Work request 1: According to the passage about the Kantamanto market, on which days do containers of new bales arrive from the port of Tema?
---+---
A few years ago, Yayra started to hear traders in Kantamanto complaining about the declining quality of clothing shipments. He also saw it himself. “I used to collect vintage,” Yayra explains. Once upon a time, you could find gems among the endless reams of GAP hoodies and Next jeans: Alexander McQueen, Vivienne Westwood. Luxury fashion houses habitually slash unsold items, known as deadstock, so that it has no resale value. But sometimes uncut stock would find its way into the bales, providing an irregular supply of designer clothing to Accra’s eager fashion scene. In the last few years, however, the rising popularity of thrifting and resale apps has ensured that the highest-end clothing (and its resale value) is increasingly staying in the Global North, while fast fashion has unleashed a wave of ever-lower-quality clothing on Kantamanto.
The market runs to a timetable. On Mondays and Thursdays, containers arrive fresh from the port of Tema laden with new bales. The importers and textile dealers then sell the bales on to the traders. “The prices range from about $75 to about $500, based on where it’s coming from, and also the grade,” Yayra says. British bales command the highest price; this is partly due to better sorting, and the increased chance of finding unworn deadstock, which sells at a markup. "What comes in from America and Canada, you have a lot more waste." The bales are sold by garment type – men’s shoes, women’s tops – but the specific contents are a mystery, so after buying each bale, the traders will go through, valuing each item.
---+---
Work request 2: Pick out every line of the entries that contains the string "oferuje", matching case exactly.

Provided records:
---+---
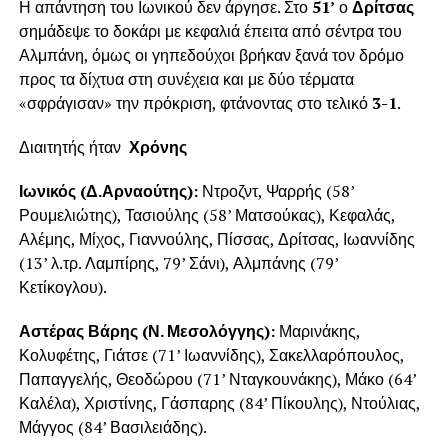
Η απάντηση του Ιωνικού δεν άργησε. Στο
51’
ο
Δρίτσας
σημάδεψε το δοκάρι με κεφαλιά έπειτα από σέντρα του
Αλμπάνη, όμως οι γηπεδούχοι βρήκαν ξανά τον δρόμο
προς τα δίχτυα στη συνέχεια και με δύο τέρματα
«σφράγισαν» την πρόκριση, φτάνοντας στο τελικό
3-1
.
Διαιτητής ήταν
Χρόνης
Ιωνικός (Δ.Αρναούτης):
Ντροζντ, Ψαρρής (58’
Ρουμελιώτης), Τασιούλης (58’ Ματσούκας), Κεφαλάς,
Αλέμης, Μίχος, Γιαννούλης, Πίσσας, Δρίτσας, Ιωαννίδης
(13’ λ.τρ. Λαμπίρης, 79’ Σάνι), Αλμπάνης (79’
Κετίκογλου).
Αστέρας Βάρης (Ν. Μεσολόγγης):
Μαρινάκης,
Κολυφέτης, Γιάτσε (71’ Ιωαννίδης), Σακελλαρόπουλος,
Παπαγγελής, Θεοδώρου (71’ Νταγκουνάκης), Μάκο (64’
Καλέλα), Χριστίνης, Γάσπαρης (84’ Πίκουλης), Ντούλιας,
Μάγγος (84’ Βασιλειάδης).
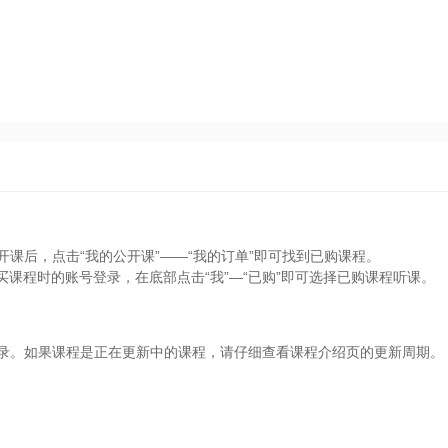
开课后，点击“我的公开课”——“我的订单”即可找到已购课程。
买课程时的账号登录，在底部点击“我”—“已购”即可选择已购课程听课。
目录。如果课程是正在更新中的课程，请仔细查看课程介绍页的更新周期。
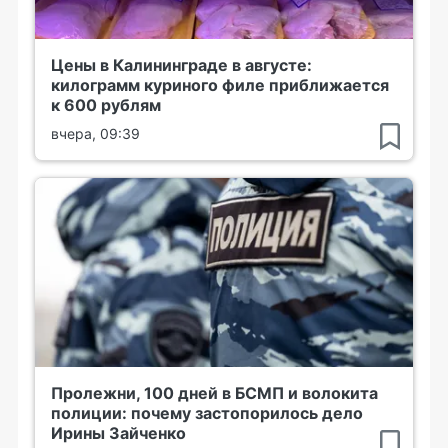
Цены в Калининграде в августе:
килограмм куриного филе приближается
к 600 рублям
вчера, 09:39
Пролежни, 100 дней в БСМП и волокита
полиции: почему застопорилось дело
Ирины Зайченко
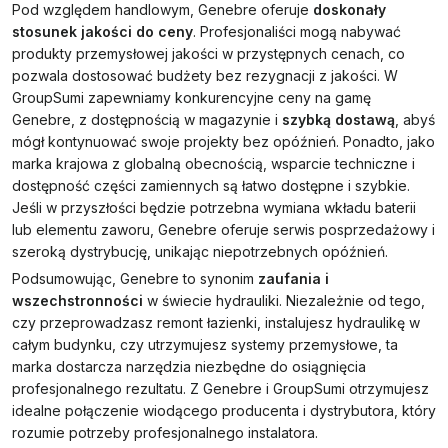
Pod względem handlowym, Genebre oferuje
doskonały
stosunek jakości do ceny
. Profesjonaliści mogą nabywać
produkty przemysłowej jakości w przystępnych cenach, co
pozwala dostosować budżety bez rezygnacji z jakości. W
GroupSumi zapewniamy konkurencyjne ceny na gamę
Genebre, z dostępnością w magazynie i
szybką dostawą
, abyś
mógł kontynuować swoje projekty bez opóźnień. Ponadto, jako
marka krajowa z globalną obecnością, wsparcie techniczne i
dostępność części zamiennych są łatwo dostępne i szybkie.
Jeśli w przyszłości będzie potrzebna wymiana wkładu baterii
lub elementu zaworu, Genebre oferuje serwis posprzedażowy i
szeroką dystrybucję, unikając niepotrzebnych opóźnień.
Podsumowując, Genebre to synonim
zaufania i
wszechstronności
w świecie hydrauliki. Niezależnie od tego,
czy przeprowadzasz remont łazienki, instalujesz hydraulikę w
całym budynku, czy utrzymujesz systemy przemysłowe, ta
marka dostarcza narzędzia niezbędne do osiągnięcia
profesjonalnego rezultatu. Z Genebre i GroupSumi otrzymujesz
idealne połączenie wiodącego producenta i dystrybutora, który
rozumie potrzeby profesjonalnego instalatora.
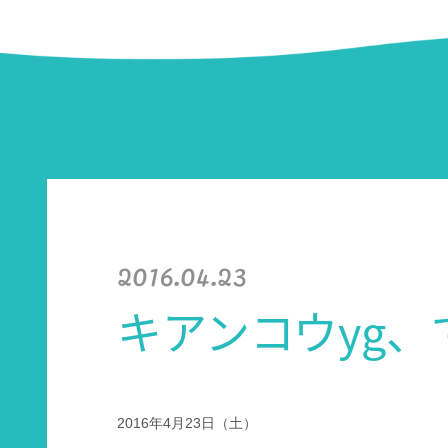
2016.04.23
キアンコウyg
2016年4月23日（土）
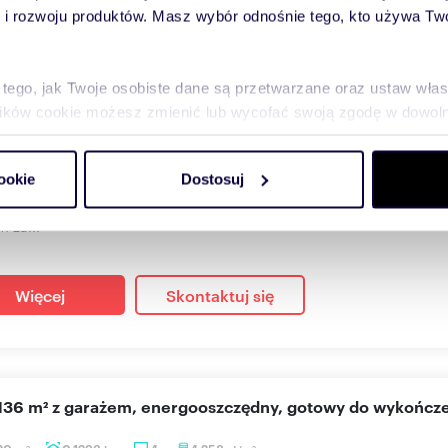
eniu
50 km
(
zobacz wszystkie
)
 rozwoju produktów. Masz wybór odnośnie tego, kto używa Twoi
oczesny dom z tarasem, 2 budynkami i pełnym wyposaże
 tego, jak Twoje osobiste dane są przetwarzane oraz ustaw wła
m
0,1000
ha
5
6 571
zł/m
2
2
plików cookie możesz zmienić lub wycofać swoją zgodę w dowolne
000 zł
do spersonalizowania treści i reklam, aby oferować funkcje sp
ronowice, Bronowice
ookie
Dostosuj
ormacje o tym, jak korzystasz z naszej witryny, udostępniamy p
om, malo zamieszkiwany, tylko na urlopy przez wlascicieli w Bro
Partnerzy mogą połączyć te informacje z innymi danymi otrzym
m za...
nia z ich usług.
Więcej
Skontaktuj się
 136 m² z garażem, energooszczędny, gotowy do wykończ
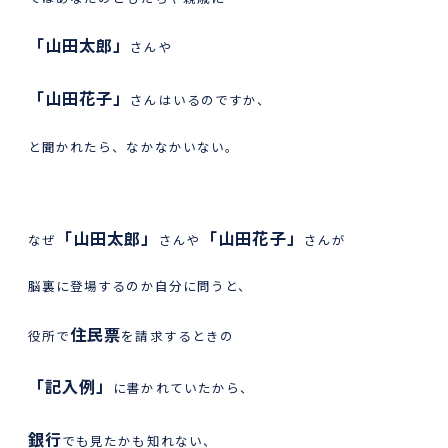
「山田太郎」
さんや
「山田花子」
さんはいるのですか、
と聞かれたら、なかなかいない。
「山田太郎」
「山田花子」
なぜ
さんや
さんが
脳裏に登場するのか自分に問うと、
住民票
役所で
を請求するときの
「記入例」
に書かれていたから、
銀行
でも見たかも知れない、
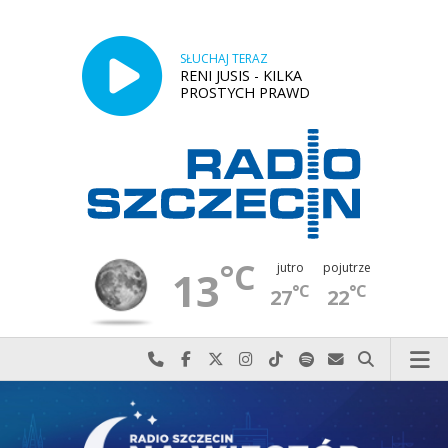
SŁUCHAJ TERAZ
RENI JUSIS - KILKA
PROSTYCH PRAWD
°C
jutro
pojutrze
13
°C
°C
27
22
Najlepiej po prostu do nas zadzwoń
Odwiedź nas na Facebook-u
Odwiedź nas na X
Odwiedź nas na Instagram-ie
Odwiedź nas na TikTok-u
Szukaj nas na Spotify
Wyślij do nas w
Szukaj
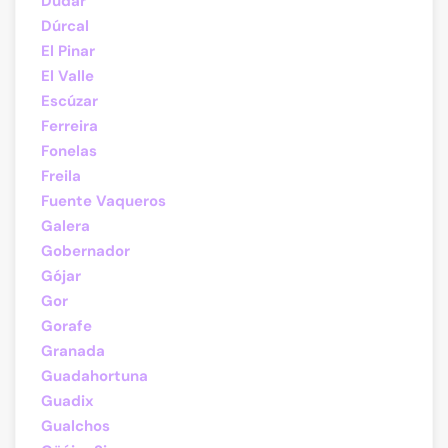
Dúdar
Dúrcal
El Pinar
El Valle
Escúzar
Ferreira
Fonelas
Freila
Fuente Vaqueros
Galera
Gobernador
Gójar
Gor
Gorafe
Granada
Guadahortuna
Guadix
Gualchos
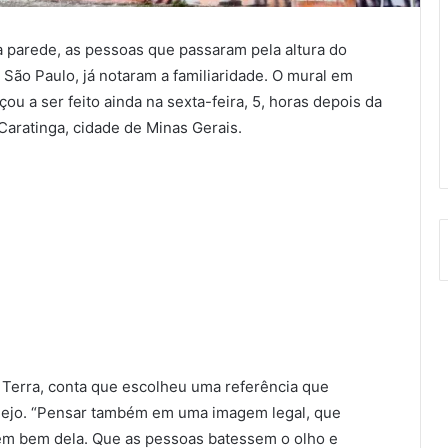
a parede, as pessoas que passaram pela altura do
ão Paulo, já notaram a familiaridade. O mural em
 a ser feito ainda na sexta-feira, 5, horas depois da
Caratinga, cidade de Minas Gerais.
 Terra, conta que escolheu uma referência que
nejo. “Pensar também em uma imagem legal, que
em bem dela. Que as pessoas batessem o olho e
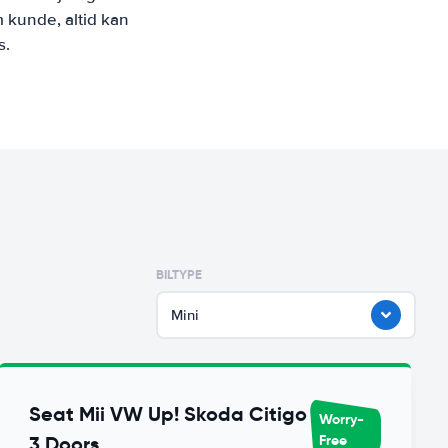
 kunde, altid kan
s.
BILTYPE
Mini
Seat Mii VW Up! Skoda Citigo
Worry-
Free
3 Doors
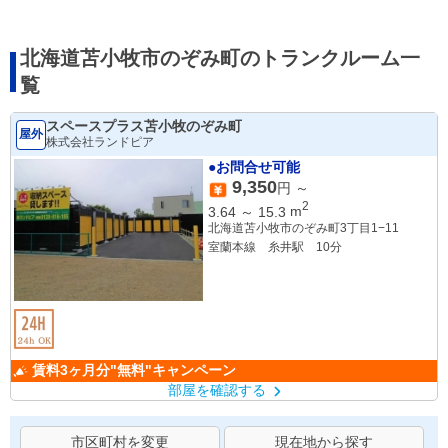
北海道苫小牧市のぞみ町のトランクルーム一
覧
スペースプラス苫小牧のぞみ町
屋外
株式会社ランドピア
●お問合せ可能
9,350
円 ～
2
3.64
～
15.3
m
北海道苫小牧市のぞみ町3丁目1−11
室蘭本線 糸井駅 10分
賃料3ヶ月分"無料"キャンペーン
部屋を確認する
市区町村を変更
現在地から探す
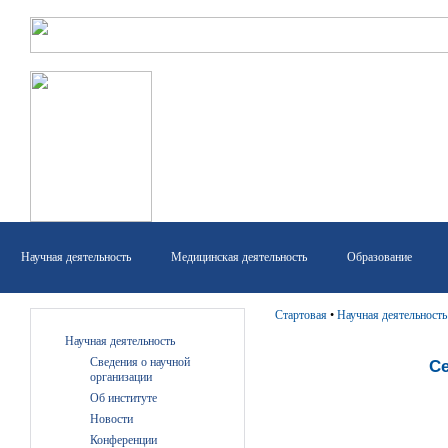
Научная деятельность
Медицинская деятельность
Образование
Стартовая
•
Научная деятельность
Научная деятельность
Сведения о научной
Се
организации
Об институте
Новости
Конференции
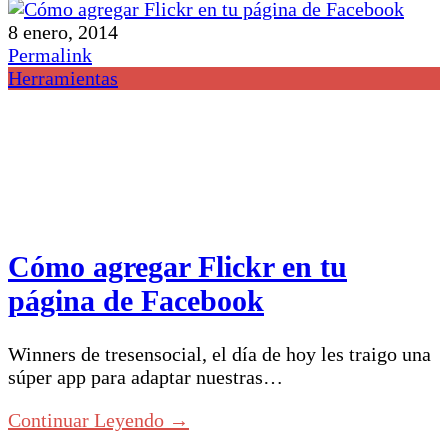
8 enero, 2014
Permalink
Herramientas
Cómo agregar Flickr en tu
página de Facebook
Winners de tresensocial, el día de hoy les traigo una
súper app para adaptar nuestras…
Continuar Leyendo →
---+---
Task result 1: Mondays and Thursdays.

Task result 2:
Pod względem handlowym, Genebre oferuje
lub elementu zaworu, Genebre oferuje serwis posprzedażowy i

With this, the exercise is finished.